- Source data -
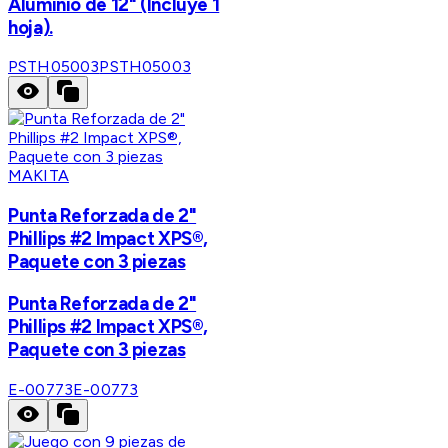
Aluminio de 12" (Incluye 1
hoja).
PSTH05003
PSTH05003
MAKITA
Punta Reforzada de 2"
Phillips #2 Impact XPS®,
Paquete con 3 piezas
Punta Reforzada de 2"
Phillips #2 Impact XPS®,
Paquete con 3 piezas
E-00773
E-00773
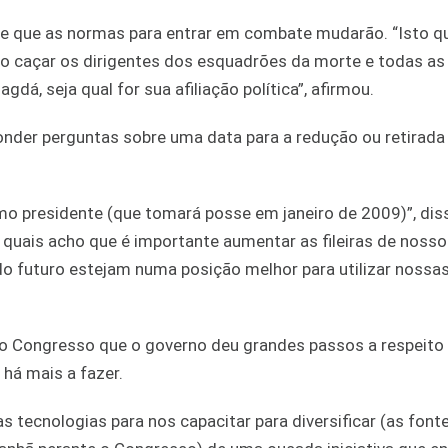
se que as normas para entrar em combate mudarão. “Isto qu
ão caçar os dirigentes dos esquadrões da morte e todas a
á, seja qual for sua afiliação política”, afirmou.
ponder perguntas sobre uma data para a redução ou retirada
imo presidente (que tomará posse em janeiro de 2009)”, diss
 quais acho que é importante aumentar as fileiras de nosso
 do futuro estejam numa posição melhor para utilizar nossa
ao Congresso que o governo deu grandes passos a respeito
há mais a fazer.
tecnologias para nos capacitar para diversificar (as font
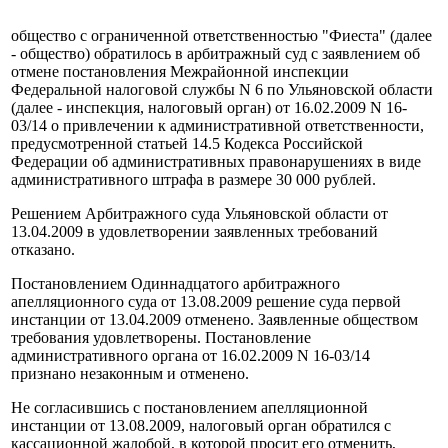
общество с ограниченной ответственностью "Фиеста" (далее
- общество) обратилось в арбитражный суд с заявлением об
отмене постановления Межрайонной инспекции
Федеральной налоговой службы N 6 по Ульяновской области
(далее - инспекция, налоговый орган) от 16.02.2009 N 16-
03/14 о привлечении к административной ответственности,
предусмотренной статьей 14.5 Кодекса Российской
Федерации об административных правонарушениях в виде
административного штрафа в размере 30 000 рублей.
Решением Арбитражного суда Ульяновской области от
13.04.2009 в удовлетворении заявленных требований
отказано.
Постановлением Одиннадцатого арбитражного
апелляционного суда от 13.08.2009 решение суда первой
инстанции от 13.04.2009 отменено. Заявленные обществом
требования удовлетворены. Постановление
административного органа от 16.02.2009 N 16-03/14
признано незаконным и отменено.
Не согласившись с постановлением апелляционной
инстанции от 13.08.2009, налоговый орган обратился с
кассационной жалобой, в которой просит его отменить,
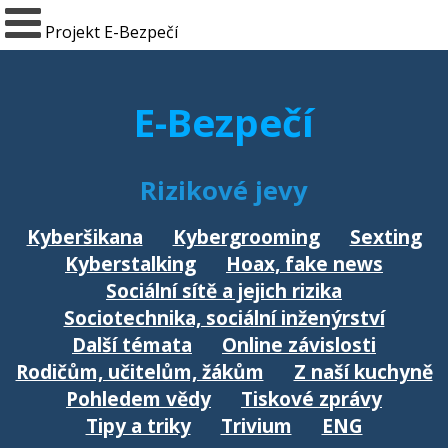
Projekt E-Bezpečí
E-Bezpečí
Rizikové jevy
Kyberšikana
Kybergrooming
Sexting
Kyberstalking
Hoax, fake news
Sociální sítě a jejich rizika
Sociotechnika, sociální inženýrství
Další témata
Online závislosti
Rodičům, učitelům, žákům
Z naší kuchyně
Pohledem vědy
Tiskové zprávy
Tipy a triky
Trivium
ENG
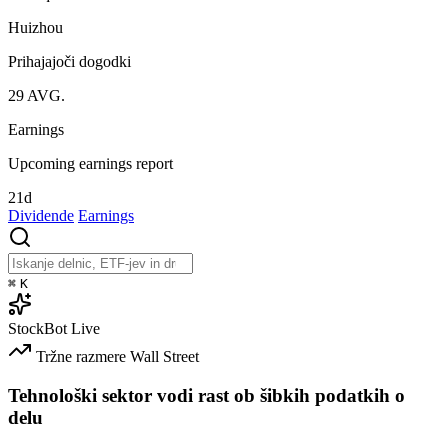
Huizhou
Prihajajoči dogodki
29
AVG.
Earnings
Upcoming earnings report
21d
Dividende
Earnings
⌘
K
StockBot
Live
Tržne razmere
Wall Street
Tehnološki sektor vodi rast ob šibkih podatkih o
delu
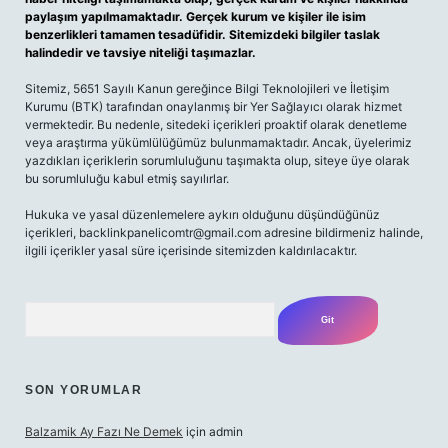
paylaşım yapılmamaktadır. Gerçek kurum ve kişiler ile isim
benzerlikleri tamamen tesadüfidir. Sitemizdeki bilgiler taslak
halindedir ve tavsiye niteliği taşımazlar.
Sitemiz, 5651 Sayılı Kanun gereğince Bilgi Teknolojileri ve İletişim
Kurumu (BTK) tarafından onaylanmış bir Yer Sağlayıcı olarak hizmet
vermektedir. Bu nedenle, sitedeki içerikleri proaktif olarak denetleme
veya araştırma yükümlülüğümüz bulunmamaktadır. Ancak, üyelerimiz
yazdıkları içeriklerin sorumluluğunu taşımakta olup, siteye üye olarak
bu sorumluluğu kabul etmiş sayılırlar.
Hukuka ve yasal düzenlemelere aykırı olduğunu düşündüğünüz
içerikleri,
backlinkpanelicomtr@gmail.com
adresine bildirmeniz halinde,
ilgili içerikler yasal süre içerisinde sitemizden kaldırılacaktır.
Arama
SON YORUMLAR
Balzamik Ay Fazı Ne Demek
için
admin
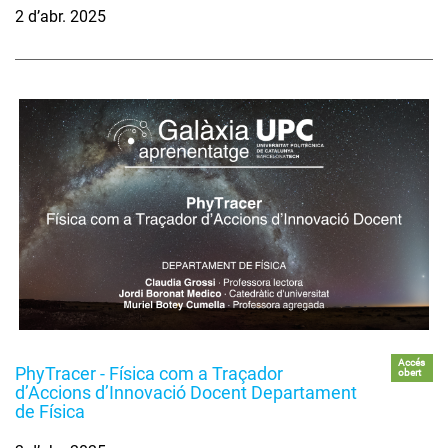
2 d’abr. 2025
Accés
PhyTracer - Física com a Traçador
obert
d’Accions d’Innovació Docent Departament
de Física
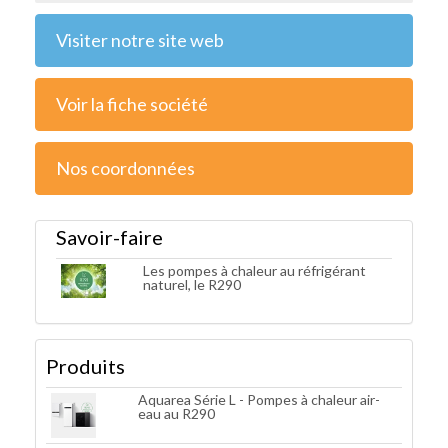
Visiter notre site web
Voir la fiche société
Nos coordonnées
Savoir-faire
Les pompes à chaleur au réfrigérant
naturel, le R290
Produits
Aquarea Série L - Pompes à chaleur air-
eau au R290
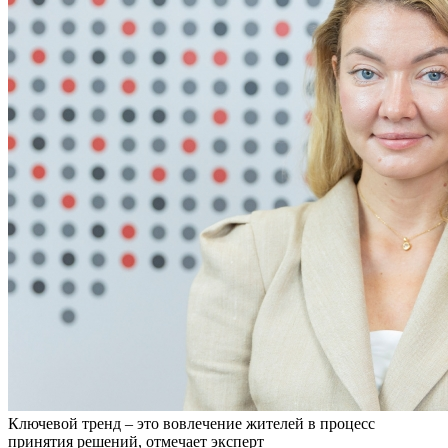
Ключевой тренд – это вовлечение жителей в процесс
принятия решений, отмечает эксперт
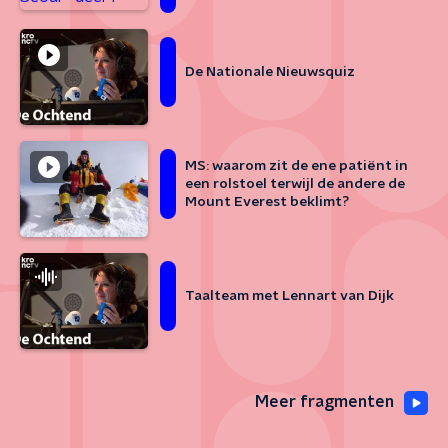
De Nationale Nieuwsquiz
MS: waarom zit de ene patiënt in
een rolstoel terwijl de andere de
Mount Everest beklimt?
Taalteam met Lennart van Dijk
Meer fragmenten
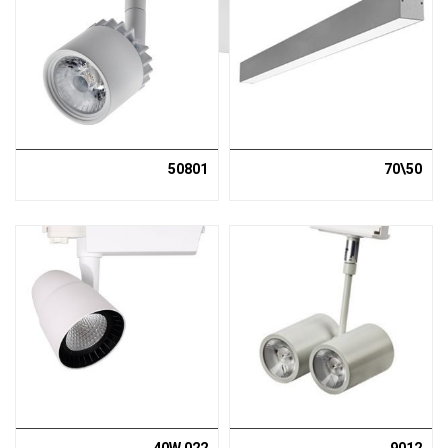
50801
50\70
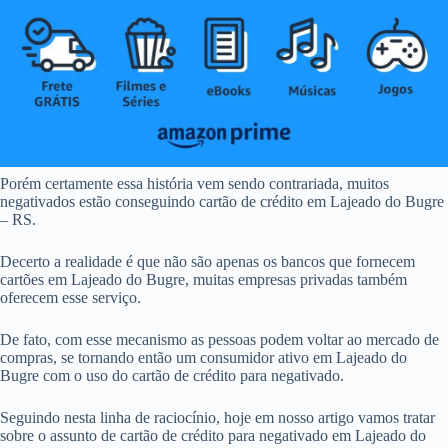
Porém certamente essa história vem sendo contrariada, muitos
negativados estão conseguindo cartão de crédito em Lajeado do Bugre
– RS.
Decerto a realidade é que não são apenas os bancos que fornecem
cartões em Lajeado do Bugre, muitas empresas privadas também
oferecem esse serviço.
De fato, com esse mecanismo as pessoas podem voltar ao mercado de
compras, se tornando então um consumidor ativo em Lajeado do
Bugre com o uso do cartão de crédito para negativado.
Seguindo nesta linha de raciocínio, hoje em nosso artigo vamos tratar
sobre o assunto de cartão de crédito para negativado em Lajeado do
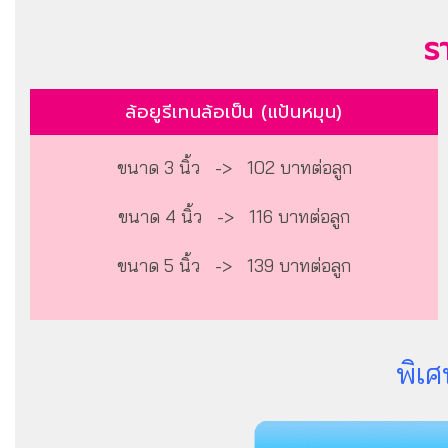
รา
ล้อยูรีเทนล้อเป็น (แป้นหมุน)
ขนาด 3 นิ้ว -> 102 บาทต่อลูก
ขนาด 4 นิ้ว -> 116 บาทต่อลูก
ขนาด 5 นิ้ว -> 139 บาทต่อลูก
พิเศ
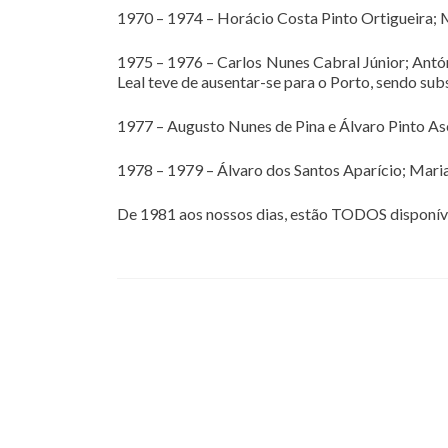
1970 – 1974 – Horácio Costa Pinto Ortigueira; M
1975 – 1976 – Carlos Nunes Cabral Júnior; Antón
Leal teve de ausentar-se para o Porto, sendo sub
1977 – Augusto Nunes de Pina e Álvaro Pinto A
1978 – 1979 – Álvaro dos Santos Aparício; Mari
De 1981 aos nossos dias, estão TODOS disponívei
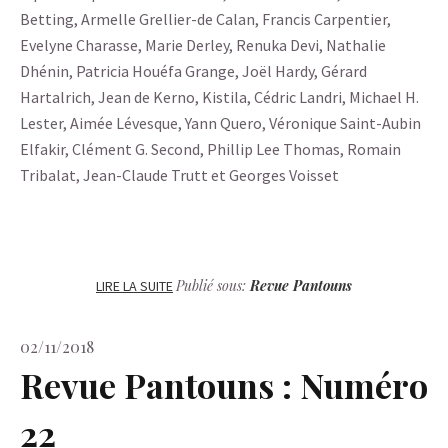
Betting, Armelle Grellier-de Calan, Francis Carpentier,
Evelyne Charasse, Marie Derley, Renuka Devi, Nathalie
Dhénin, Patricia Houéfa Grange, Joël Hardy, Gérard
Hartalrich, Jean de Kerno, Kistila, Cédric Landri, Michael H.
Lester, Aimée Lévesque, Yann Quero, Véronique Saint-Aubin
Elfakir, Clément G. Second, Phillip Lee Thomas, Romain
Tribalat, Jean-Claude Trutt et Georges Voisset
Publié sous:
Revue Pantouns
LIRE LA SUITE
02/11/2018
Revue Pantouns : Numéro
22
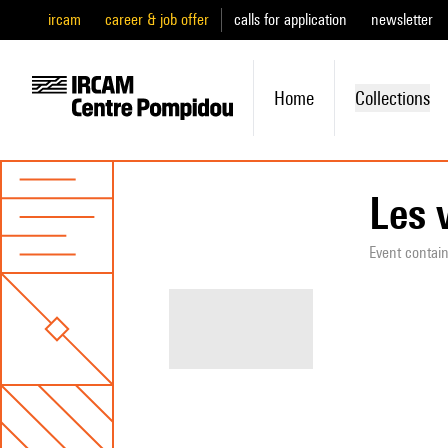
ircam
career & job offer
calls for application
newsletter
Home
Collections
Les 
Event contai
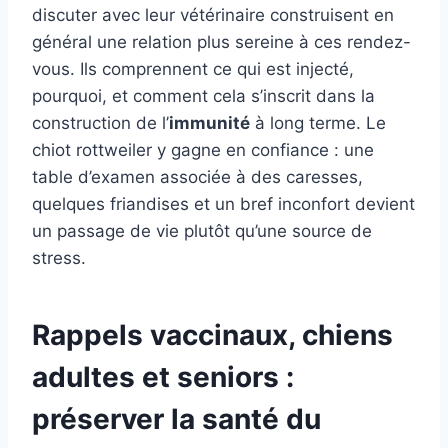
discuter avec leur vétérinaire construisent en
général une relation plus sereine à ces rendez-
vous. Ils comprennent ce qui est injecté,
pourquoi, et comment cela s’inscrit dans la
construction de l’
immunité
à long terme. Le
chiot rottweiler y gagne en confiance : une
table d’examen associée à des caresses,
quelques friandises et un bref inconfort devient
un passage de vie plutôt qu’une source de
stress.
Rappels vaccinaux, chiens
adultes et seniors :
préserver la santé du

- Problem to work on -
Please substitute "PSTH05003" with "PSTH05004" everywhere in the data, keep every other part of the text unchanged, and write it out again without the pictures.

- Answer section -
Aluminio de 12" (Incluye 1
hoja).
PSTH05004
PSTH05004
MAKITA
Punta Reforzada de 2"
Phillips #2 Impact XPS®,
Paquete con 3 piezas
Punta Reforzada de 2"
Phillips #2 Impact XPS®,
Paquete con 3 piezas
E-00773
E-00773
se que as normas para entrar em combate mudarão. “Isto qu
ão caçar os dirigentes dos esquadrões da morte e todas a
á, seja qual for sua afiliação política”, afirmou.
ponder perguntas sobre uma data para a redução ou retirada
imo presidente (que tomará posse em janeiro de 2009)”, diss
 quais acho que é importante aumentar as fileiras de nosso
 do futuro estejam numa posição melhor para utilizar nossa
ao Congresso que o governo deu grandes passos a respeito
há mais a fazer.
tecnologias para nos capacitar para diversificar (as font
общество с ограниченной ответственностью "Фиеста" (далее
- общество) обратилось в арбитражный суд с заявлением об
отмене постановления Межрайонной инспекции
Федеральной налоговой службы N 6 по Ульяновской области
(далее - инспекция, налоговый орган) от 16.02.2009 N 16-
03/14 о привлечении к административной ответственности,
предусмотренной статьей 14.5 Кодекса Российской
Федерации об административных правонарушениях в виде
административного штрафа в размере 30 000 рублей.
Решением Арбитражного суда Ульяновской области от
13.04.2009 в удовлетворении заявленных требований
отказано.
Постановлением Одиннадцатого арбитражного
апелляционного суда от 13.08.2009 решение суда первой
инстанции от 13.04.2009 отменено. Заявленные обществом
требования удовлетворены. Постановление
административного органа от 16.02.2009 N 16-03/14
признано незаконным и отменено.
Не согласившись с постановлением апелляционной
инстанции от 13.08.2009, налоговый орган обратился с
кассационной жалобой, в которой просит его отменить,
Projekt E-Bezpečí
E-Bezpečí
Rizikové jevy
Kyberšikana
Kybergrooming
Sexting
Kyberstalking
Hoax, fake news
Sociální sítě a jejich rizika
Sociotechnika, sociální inženýrství
Další témata
Online závislosti
Rodičům, učitelům, žákům
Z naší kuchyně
Pohledem vědy
Tiskové zprávy
Tipy a triky
Trivium
ENG
Huizhou
Prihajajoči dogodki
29
AVG.
Earnings
Upcoming earnings report
21d
Dividende
Earnings
⌘
K
StockBot
Live
Tržne razmere
Wall Street
Tehnološki sektor vodi rast ob šibkih podatkih o
delu
paylaşım yapılmamaktadır. Gerçek kurum ve kişiler ile isim
benzerlikleri tamamen tesadüfidir. Sitemizdeki bilgiler taslak
halindedir ve tavsiye niteliği taşımazlar.
Sitemiz, 5651 Sayılı Kanun gereğince Bilgi Teknolojileri ve İletişim
Kurumu (BTK) tarafından onaylanmış bir Yer Sağlayıcı olarak hizmet
vermektedir. Bu nedenle, sitedeki içerikleri proaktif olarak denetleme
veya araştırma yükümlülüğümüz bulunmamaktadır. Ancak, üyelerimiz
yazdıkları içeriklerin sorumluluğunu taşımakta olup, siteye üye olarak
bu sorumluluğu kabul etmiş sayılırlar.
Hukuka ve yasal düzenlemelere aykırı olduğunu düşündüğünüz
içerikleri,
backlinkpanelicomtr@gmail.com
adresine bildirmeniz halinde,
ilgili içerikler yasal süre içerisinde sitemizden kaldırılacaktır.
Arama
SON YORUMLAR
Balzamik Ay Fazı Ne Demek
için
admin
2 d’abr. 2025
Accés
PhyTracer - Física com a Traçador
obert
d’Accions d’Innovació Docent Departament
de Física
Visiter notre site web
Voir la fiche société
Nos coordonnées
Savoir-faire
Les pompes à chaleur au réfrigérant
naturel, le R290
Produits
Aquarea Série L - Pompes à chaleur air-
eau au R290
Ключевой тренд – это вовлечение жителей в процесс
принятия решений, отмечает эксперт
De Nationale Nieuwsquiz
MS: waarom zit de ene patiënt in
een rolstoel terwijl de andere de
Mount Everest beklimt?
Taalteam met Lennart van Dijk
Meer fragmenten
50801
50\70
Porém certamente essa história vem sendo contrariada, muitos
negativados estão conseguindo cartão de crédito em Lajeado do Bugre
– RS.
Decerto a realidade é que não são apenas os bancos que fornecem
cartões em Lajeado do Bugre, muitas empresas privadas também
oferecem esse serviço.
De fato, com esse mecanismo as pessoas podem voltar ao mercado de
compras, se tornando então um consumidor ativo em Lajeado do
Bugre com o uso do cartão de crédito para negativado.
Seguindo nesta linha de raciocínio, hoje em nosso artigo vamos tratar
sobre o assunto de cartão de crédito para negativado em Lajeado do
รา
ล้อยูรีเทนล้อเป็น (แป้นหมุน)
ขนาด 3 นิ้ว -> 102 บาทต่อลูก
ขนาด 4 นิ้ว -> 116 บาทต่อลูก
ขนาด 5 นิ้ว -> 139 บาทต่อลูก
พิเศ
1970 – 1974 – Horácio Costa Pinto Ortigueira; M
1975 – 1976 – Carlos Nunes Cabral Júnior; Antón
Leal teve de ausentar-se para o Porto, sendo sub
1977 – Augusto Nunes de Pina e Álvaro Pinto A
1978 – 1979 – Álvaro dos Santos Aparício; Mari
De 1981 aos nossos dias, estão TODOS disponívei
Betting, Armelle Grellier-de Calan, Francis Carpentier,
Evelyne Charasse, Marie Derley, Renuka Devi, Nathalie
Dhénin, Patricia Houéfa Grange, Joël Hardy, Gérard
Hartalrich, Jean de Kerno, Kistila, Cédric Landri, Michael H.
Lester, Aimée Lévesque, Yann Quero, Véronique Saint-Aubin
Elfakir, Clément G. Second, Phillip Lee Thomas, Romain
Tribalat, Jean-Claude Trutt et Georges Voisset
Publié sous:
Revue Pantouns
LIRE LA SUITE
02/11/2018
Revue Pantouns : Numéro
22
ircam
career & job offer
calls for application
newsletter
Home
Collections
Les 
Event contai
discuter avec leur vétérinaire construisent en
général une relation plus sereine à ces rendez-
vous. Ils comprennent ce qui est injecté,
pourquoi, et comment cela s’inscrit dans la
construction de l’
immunité
à long terme. Le
chiot rottweiler y gagne en confiance : une
table d’examen associée à des caresses,
quelques friandises et un bref inconfort devient
un passage de vie plutôt qu’une source de
stress.
Rappels vaccinaux, chiens
adultes et seniors :
préserver la santé du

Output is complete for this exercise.